Ce plan réalisé loin de la Lorraine comporte des erreurs mais permet de situer la Place Royale par rapport aux fortifications (bastions d'Haussonville et de Vaudémont), les portes Stanislas(n) et Sainte-Catherine (o),les bâtiments religieux: Minimes (54),Visitation (53),Carmes (49),Soeurs Grises (48),Prémontrez (56),Congrégation (45), Jacobins (47); la Place d'Alliance (b), le Palais et la place du Palais (R,C), Nouvelle Porte Royale (V) et Porte Royale (14), Place de Grève(g), Hôpital Militaire (26), la Bourse (cc), Saint-Julien (46). L'ordre de démolition du Louvre a été donné en 1745 et Nouvelle-Intendance est absente (e).

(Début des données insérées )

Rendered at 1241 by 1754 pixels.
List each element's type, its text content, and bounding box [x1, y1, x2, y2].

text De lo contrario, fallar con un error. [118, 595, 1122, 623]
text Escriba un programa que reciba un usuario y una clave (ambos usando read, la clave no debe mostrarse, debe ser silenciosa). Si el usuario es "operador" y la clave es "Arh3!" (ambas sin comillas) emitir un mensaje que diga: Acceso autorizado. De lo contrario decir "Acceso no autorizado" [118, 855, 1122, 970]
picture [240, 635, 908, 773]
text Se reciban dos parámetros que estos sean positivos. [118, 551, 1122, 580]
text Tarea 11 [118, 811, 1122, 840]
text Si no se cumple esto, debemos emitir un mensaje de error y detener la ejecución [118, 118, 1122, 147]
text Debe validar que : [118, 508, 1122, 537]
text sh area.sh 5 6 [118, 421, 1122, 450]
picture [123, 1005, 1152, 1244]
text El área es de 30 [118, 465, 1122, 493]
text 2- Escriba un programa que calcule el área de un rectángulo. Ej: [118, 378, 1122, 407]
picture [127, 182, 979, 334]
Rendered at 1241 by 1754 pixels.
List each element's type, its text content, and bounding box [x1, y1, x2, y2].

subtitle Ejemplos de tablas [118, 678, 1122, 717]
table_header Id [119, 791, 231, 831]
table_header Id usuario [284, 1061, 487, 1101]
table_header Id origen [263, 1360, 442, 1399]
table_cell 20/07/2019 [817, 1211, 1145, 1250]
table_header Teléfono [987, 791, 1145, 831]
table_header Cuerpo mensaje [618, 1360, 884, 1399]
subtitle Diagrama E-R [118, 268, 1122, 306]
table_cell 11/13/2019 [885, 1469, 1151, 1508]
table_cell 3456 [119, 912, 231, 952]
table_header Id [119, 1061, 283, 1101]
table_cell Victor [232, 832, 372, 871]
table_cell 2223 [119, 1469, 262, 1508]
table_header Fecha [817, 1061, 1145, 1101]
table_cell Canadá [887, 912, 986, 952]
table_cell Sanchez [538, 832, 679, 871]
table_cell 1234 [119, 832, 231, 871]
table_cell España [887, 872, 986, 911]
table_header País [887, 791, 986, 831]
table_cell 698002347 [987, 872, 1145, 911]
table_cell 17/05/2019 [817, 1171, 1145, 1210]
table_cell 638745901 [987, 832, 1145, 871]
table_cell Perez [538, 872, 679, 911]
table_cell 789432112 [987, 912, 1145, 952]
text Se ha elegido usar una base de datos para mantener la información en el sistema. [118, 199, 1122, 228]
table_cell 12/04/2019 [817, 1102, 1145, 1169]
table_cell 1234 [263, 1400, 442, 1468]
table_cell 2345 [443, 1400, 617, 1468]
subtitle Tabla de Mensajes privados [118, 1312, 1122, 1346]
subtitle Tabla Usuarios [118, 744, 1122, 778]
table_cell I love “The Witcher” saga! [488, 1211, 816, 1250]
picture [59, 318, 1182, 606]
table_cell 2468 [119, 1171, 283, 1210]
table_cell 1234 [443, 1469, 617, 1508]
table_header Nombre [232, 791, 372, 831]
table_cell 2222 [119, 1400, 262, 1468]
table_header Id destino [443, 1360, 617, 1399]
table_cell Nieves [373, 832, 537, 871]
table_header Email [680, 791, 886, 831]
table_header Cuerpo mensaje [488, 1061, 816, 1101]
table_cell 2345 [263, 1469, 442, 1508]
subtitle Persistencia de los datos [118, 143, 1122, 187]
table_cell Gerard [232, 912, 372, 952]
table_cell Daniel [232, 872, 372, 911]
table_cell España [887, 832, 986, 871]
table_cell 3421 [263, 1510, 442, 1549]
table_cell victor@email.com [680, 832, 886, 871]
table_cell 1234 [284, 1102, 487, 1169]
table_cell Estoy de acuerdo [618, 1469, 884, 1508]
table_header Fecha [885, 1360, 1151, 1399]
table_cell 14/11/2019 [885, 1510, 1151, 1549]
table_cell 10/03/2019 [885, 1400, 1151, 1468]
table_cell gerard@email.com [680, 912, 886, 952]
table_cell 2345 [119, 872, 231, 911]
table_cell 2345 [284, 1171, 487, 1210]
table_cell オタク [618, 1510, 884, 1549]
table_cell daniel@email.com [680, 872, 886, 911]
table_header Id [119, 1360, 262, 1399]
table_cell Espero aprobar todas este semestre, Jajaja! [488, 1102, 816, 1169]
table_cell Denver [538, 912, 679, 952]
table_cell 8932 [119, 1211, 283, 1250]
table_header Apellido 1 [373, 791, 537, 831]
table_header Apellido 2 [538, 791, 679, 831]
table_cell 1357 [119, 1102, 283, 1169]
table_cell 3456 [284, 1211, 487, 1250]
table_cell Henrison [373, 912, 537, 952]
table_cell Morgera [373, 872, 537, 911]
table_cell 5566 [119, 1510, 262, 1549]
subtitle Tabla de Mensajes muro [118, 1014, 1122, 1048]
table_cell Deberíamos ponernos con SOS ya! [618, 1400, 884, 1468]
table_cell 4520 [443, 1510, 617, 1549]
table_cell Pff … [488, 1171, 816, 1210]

Principales erreurs: Salle de Comédie (s) et collège de médecine(t) ne sont pas dans l'Hôtel de Ville; légère erreur sur l'emplacement exact de la rue Barrès ( rue de la Congrégation retracée pour avoir la vue de la cathédrale depuis la Place Royale).

Hors pavillons :
1- l’Arc de Triomphe en l’honneur de Louis XV qui relie la place à la Carrière à la Place Stanislas ;
2-les fontaines et les grilles rehaussées de feuilles d’or ;
3- la statue centrale de Stanislas depuis 1831 ; elle a remplacé  celle de Louis XV à la Révolution et est visible quelle que soit la voie d’accès à la Place :
- rue Sainte-Catherine, jusqu’à la porte du même nom (celui de la patronne de la Reine Catherine Opalinska),
-rue Stanislas jusqu’à la porte du même nom,
-place Carrière.

Signalons que le plan de construction voulu par Héré s’intéressait non seulement à la Place Royale mais aussi aux façades des maisons de la Carrière, aux rues Sainte-Catherine et Saint-Stanislas et à l’ancien Hôtel Baligand aujourd’hui préfecture (en regard de la place et en pan coupé).  
Du côté Sainte-Catherine, Stanislas décide également la création de la Place de l’Alliance (anciennement Place Saint-Stanislas) à l’emplacement de l’ancien potager de Léopold. Les travaux démarrent en 1752.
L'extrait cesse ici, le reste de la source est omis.